Input data -
┌──

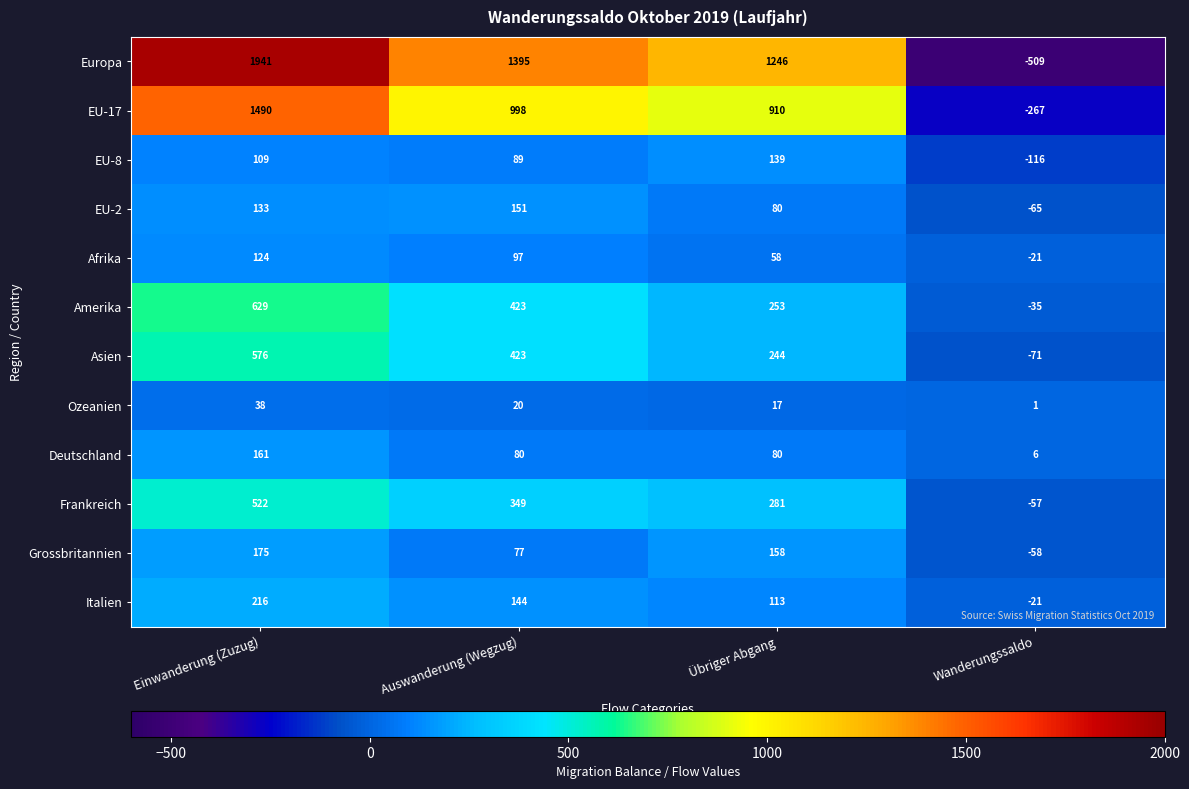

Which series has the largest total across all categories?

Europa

└──
┌──

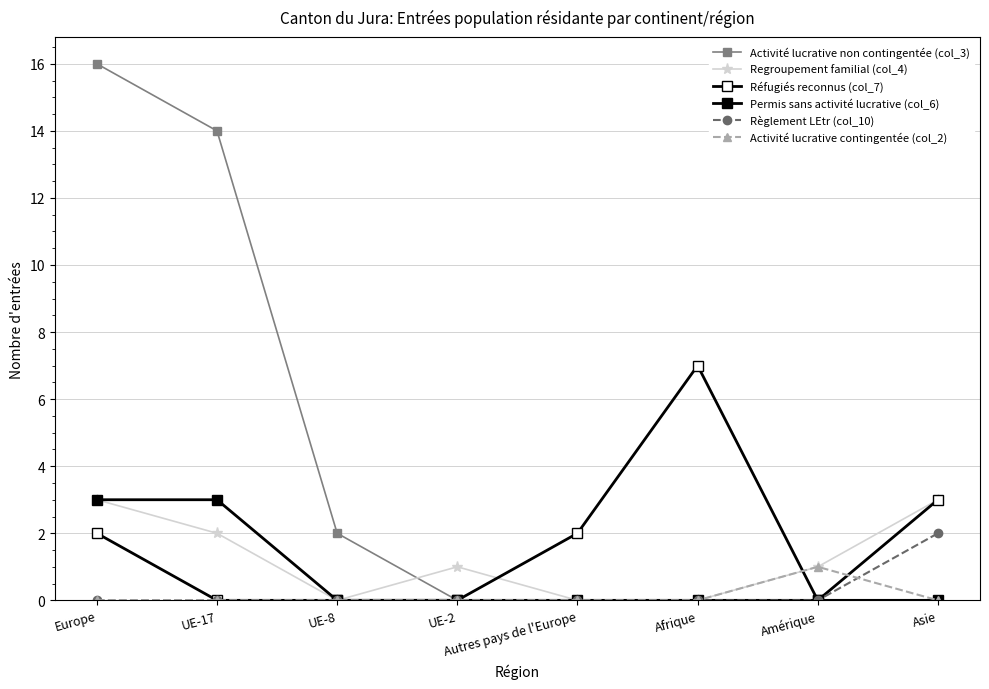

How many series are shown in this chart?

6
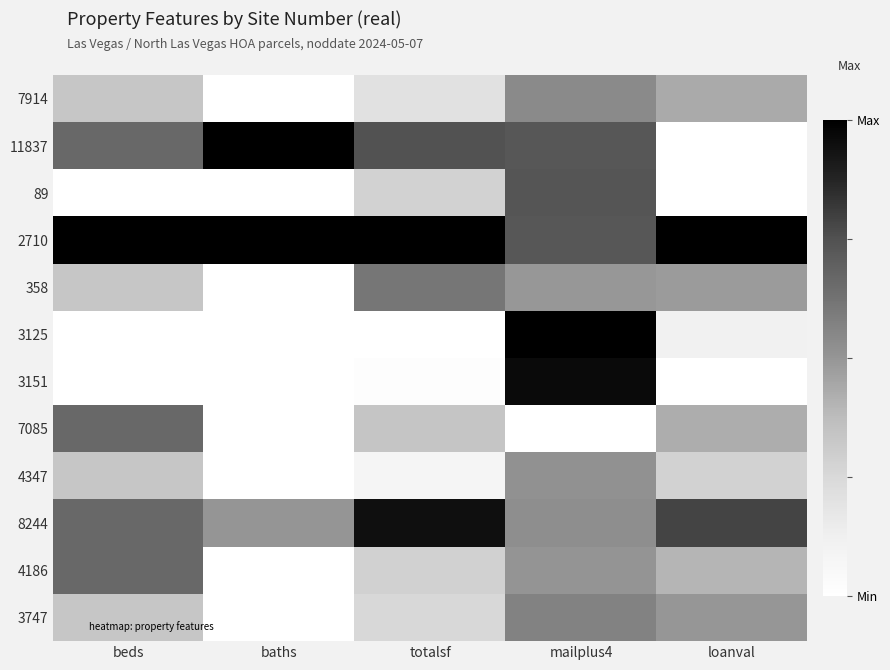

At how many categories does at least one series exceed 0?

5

└──

Task objective - Count the lines in the items above that contain the string "many", treating uppercase and lowercase letters as different. Give only the number.

Answer to this exercise - 2